Take the lines below from the one with "Figure 1. Map" through the one with "Figure 1. The" and print only them, exactly. Don't print the pictures.

**Exercise input**

════════════════════

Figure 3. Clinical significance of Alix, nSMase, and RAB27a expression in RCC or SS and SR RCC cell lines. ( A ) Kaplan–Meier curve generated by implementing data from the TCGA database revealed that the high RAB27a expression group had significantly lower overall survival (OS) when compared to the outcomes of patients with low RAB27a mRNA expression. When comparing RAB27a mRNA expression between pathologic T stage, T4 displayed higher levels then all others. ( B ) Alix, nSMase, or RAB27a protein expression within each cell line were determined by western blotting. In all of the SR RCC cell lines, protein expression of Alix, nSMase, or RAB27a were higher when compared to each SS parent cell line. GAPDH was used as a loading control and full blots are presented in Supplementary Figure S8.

════════════════════

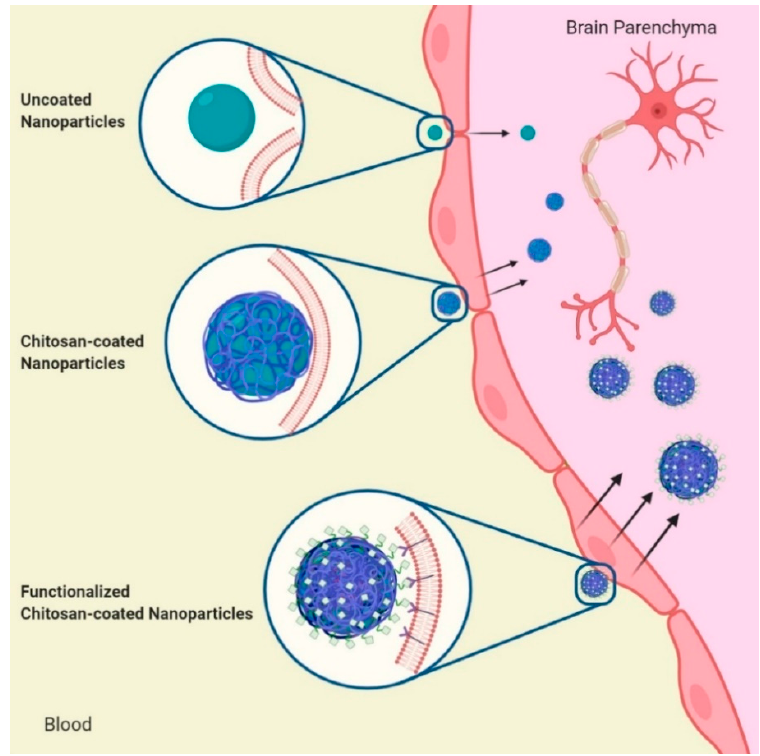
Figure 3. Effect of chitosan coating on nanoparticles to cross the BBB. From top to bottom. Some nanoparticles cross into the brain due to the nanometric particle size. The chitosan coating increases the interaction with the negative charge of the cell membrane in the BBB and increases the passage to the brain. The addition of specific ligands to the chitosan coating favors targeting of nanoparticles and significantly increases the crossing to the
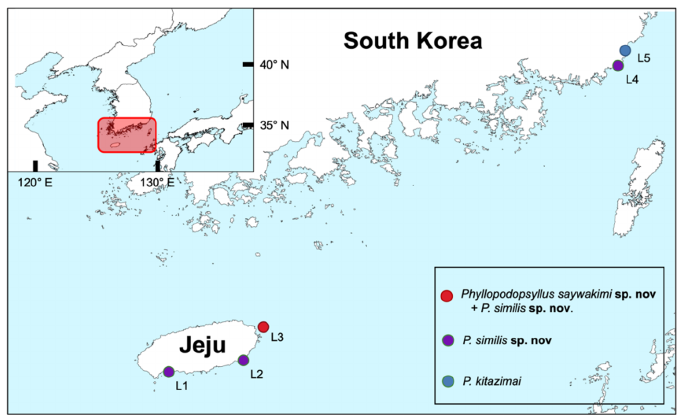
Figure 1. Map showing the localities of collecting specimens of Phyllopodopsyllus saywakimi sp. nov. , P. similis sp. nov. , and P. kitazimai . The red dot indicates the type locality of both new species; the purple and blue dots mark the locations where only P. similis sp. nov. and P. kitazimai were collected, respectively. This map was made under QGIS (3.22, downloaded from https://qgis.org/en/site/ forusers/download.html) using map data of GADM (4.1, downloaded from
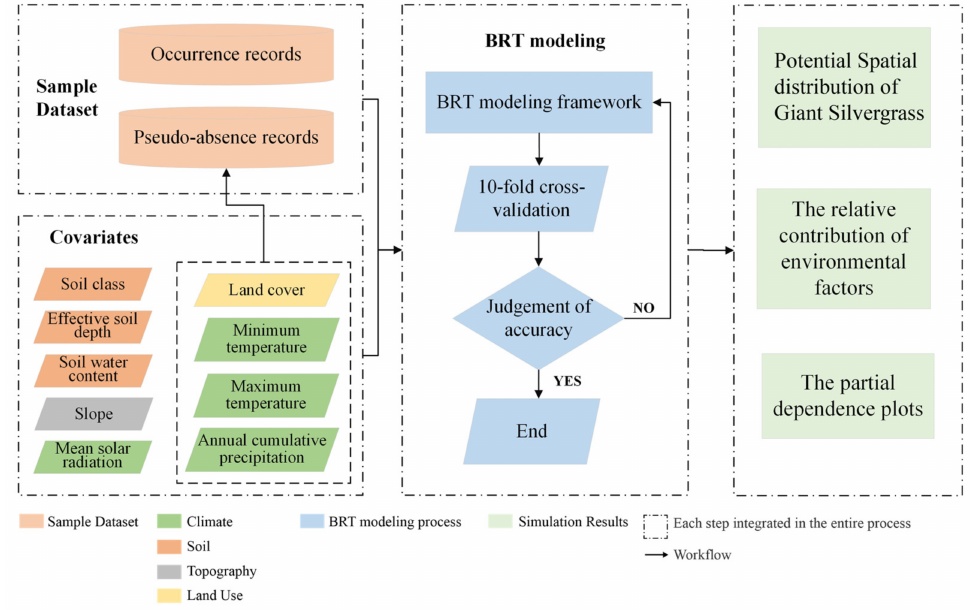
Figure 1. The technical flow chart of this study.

════════════════════

**Expected answer**
Figure 1. Map showing the localities of collecting specimens of Phyllopodopsyllus saywakimi sp. nov. , P. similis sp. nov. , and P. kitazimai . The red dot indicates the type locality of both new species; the purple and blue dots mark the locations where only P. similis sp. nov. and P. kitazimai were collected, respectively. This map was made under QGIS (3.22, downloaded from https://qgis.org/en/site/ forusers/download.html) using map data of GADM (4.1, downloaded from
Figure 1. The technical flow chart of this study.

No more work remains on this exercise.